Fares tidak merespon dan hanya memainkan ponselnya. Dia tidak mau terlalu banyak bicara perihal hubungan orang yang putus. Karena hubungannya sendiri saja tidak berakhir dengan baik.

"Kak Ara, kayak ada apaan aja sih." sahut Wira. "Apa sih yang Kak Ara cemasin? Mereka bakalan saling hantam gitu? Ya kali Bang Riyan kayak gitu ke Kira?"

"Haduh, bukan itu. Firasat gue tuh kuat banget kalau Kira dateng ke sini tuh enggak sendirian." ujar Ara.

"Emang sama siapa? Sama Dion?" Juan mengernyitkan dahinya.

Sebelum Ara membalas perkataan Juan, pintu studio terbuka dan memperlihatkan Riyan dengan wajah memerah yang basah di muka pintu. Riyan tidak begitu memperdulikan tatapan teman-temannya. Ia malah berderap masuk dan mengambil tas miliknya yang terletak di atas meja.

"Yan, lo mau ke mana?" tanya Juan.

"Gue balik duluan. Tolong kasih tau Arga sama Bang Arion kalau mereka nanya." jawab Riyan tanpa menoleh ke arah Juan. Setelah berkata seperti itu, Riyan meninggalkan ruangan, menyisakan tanda tanya untuk teman-temannya.

Ara dan Juan saling pandang. Sedetik kemudian, Juan berlari ke luar dan menyusul temannya itu. Untunglah, Riyan masih berdiri di depan lift.

"Yan!" seru Juan. Panggilan itu membuat Riyan menoleh sekilas lalu kembali menatap lift. "Yan... lo baik-baik aja kan?"

"Enggak, Juan. Gue enggak baik-baik aja." balas Riyan setelah memberi jeda sesaat.

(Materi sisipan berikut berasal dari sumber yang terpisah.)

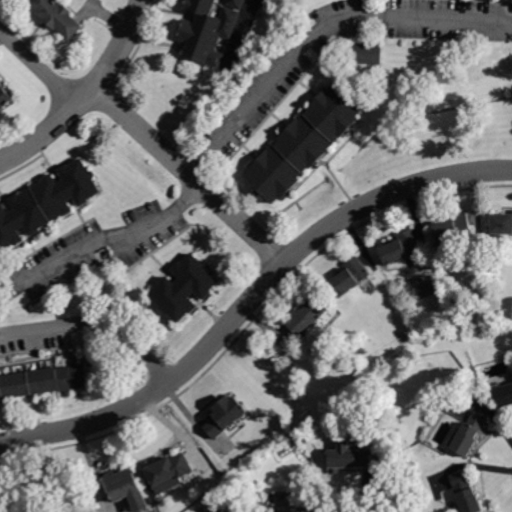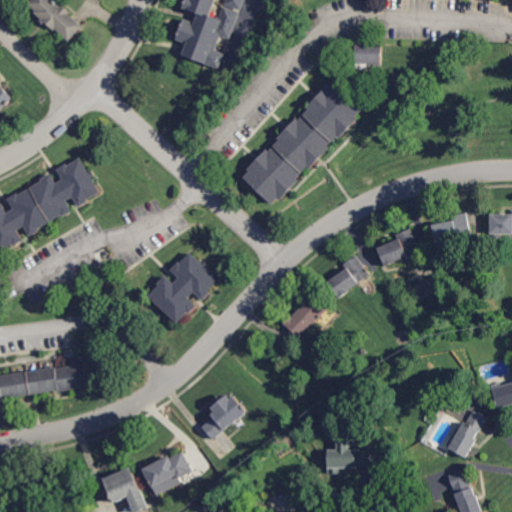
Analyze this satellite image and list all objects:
building: (57, 16)
building: (57, 17)
road: (243, 23)
road: (319, 27)
building: (207, 28)
building: (208, 30)
park: (33, 41)
building: (367, 53)
building: (369, 57)
road: (85, 92)
building: (4, 96)
building: (4, 97)
road: (148, 136)
building: (302, 142)
building: (304, 142)
road: (373, 200)
building: (45, 201)
building: (46, 201)
building: (501, 223)
building: (502, 223)
building: (453, 229)
building: (453, 229)
road: (119, 236)
building: (400, 246)
building: (403, 250)
building: (351, 275)
building: (348, 277)
building: (186, 286)
building: (185, 287)
building: (308, 314)
building: (306, 315)
road: (97, 319)
building: (43, 380)
building: (43, 381)
building: (505, 393)
building: (503, 394)
road: (149, 396)
building: (226, 414)
building: (224, 415)
building: (468, 432)
building: (469, 433)
building: (347, 455)
building: (352, 458)
building: (171, 467)
building: (168, 471)
building: (122, 485)
building: (127, 488)
building: (465, 491)
building: (467, 492)
road: (366, 496)
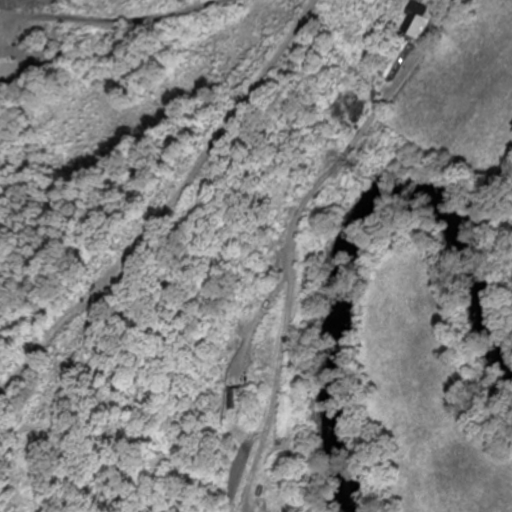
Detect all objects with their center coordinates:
road: (118, 24)
building: (419, 27)
building: (397, 60)
building: (7, 66)
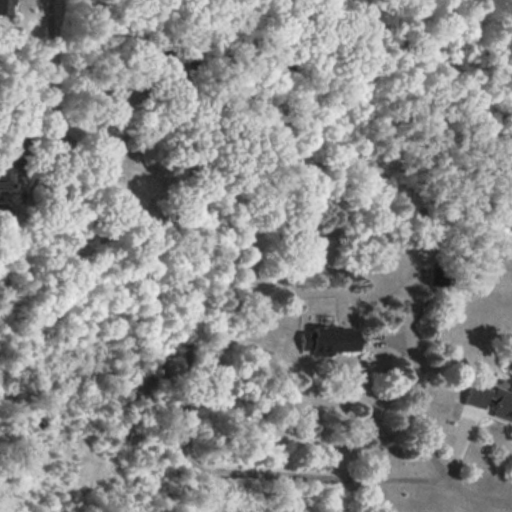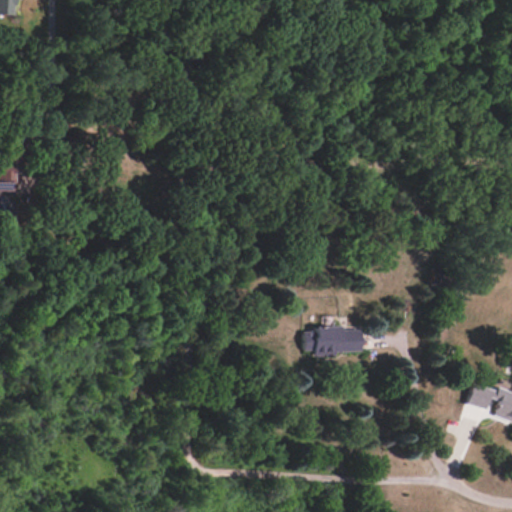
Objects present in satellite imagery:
building: (329, 340)
road: (186, 362)
road: (419, 396)
building: (490, 399)
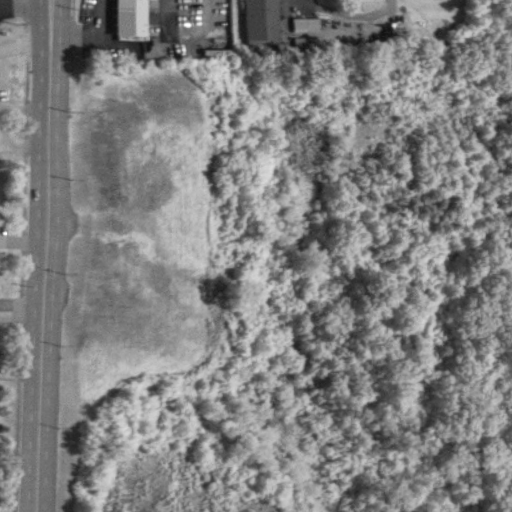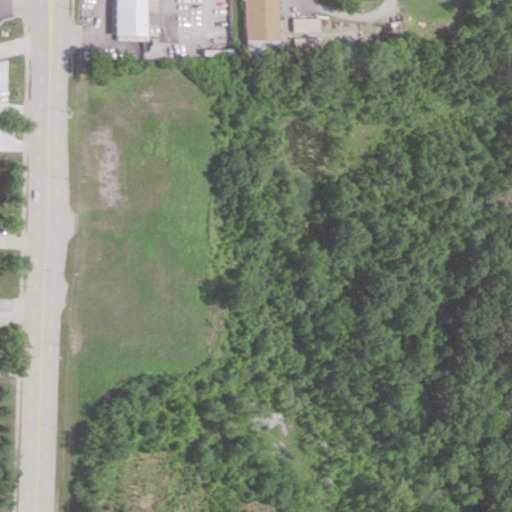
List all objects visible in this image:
road: (290, 1)
road: (303, 4)
road: (24, 5)
parking lot: (3, 6)
road: (354, 16)
building: (123, 17)
building: (254, 19)
building: (254, 19)
road: (83, 34)
building: (299, 42)
road: (23, 43)
building: (254, 45)
road: (40, 256)
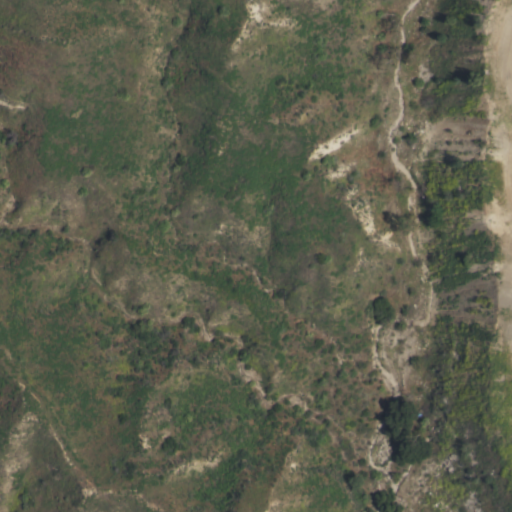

Juan menatap temannya itu dengan sedih, namun tidak begitu menunjukkannya. "Terus sekarang lo mau ke mana? Sendirian?"

"Gue pengen sendirian, Juan." kata Riyan lagi.

Juan lalu mengangguk-angguk dengan paham. "Alright, take your time, bro."

Setelah Juan mengatakan itu, denting pada lift berbunyi. Riyan segera menapakkan kakinya masuk ke dalam. Sebelum pintu lift benar-benar tertutup, Riyan menipiskan senyumnya dan Juan tak terlihat lagi oleh netranya.